··· SUPPLIED TEXT

A range of initiatives designed for quick implementation to promote safety and reduce accidental deaths along New Jersey’s busy railroad tracks were announced Wednesday by the state Department of Transportation.
The announcement caps three months of work by a Safety Along Railroads Leadership Oversight Committee that was formed in the wake of two incidents during the autumn. Those incidents, in Wayne on Oct. 2 and in Garfield on Oct. 3, claimed the lives of three teenagers and injured a fourth.
A report on the initiatives, attempts to build on a foundation of existing NJ TRANSIT safety programs and represents the work of a large number of federal and state officials and other people interested in the issue.
Recommendations contained in the report primarily revolve around three so-called safety spheres: engineering, education and enforcement. 12 high-priority action items are proposed to be carried out or at least started within a year or, in some cases, much sooner.
The report also lists a dozen safety efforts that NJ TRANSIT has started or committed to since the formation of the committee in November.
Here are engineering action plans:
- Among engineering action items is a commitment to launch a pilot program to evaluate the effectiveness of gate skirts and “Second Train Coming” warning signs.

······

# QUESTIONS:
1) According to the railroad safety text, which state agency announced the initiatives?
2) For each statement below, decide whether it agrees with the railroad safety text. Answer yes or no, and quote the words from the text that settle it.
(a) The oversight committee was formed in November.
(b) The two autumn incidents killed four teenagers.
(c) The report's recommendations center on engineering, education and enforcement.
3) Extend the railroad safety text, picking up after its final sentence.

··· ENTRIES PROVIDED

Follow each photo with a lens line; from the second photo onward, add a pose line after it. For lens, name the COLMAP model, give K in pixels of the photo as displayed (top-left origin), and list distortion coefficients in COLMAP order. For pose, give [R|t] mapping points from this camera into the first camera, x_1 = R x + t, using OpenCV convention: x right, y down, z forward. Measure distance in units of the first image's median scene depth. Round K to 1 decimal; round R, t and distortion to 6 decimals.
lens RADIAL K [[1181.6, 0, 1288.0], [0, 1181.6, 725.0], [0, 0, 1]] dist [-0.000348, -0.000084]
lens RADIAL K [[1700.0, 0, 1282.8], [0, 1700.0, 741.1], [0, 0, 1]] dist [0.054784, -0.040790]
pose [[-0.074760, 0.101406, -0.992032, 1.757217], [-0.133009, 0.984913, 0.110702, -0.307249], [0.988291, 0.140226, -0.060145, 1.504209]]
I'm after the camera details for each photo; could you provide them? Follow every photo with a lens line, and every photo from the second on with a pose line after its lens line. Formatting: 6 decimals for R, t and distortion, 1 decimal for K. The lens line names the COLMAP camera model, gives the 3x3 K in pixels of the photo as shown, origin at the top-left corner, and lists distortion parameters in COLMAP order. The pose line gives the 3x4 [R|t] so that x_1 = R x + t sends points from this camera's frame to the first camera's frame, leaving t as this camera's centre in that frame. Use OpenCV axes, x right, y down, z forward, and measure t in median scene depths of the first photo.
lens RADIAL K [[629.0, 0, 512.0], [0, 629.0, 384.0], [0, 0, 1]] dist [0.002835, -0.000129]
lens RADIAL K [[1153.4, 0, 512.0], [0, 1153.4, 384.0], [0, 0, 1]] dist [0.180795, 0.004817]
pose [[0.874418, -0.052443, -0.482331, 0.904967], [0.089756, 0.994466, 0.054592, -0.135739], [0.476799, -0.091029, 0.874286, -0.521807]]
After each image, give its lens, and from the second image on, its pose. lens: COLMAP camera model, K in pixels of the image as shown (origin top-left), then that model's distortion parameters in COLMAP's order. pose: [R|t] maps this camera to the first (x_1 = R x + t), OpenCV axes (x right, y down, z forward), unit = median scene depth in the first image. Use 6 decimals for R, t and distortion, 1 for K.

······

# RESULTS OF THE TASKS:
1) The state Department of Transportation announced them.

2)
(a) Yes: "since the formation of the committee in November"
(b) No: "claimed the lives of three teenagers and injured a fourth"
(c) Yes: "three so-called safety spheres: engineering, education and enforcement"

3)
- Gate skirts create a barrier below an activated grade-crossing gate to deter pedestrians from ducking under. “Second Train Coming” signs are designed to provide an additional warning to pedestrians to remain behind gates even after the one train they may be aware of has left the station. This pilot program will be carried out by the Volpe National Transportation Systems Center under an agreement with the Federal Railroad Administration.
- NJDOT and NJ TRANSIT will deploy message signs, rotating them among high-risk grade-crossing locations, to remind pedestrians of the importance of obeying warning and safety devices.
- The two agencies will also expand a program to proactively assess conditions at crossings and stations, in addition to responding to crash incidents.
Here are education action plans:
- NJ TRANSIT has begun to re-tool its Rail School Safety Program that it presents to schools and community groups. The new age-appropriate programs now include compelling accounts from police officers and train engineers who have been involved in or have responded to trespasser-related incidents on the NJ TRANSIT railway system.
- To expand the reach of the program and support the efforts of NJ TRANSIT staff, members of statewide Transportation Management Associations will be trained as presenters of the safety message to school and community groups.
- The report also calls for the development and implementation of a public education campaign that includes new public service announcements, the increased use of social media and other virtual and physical formats designed to spread essential safety information to targeted audiences.
- NJ TRANSIT will also work with the state Motor Vehicle Commission to insert rail and grade-crossing safety information in the driver’s manual and to include at least one rail safety question on driver’s license written tests.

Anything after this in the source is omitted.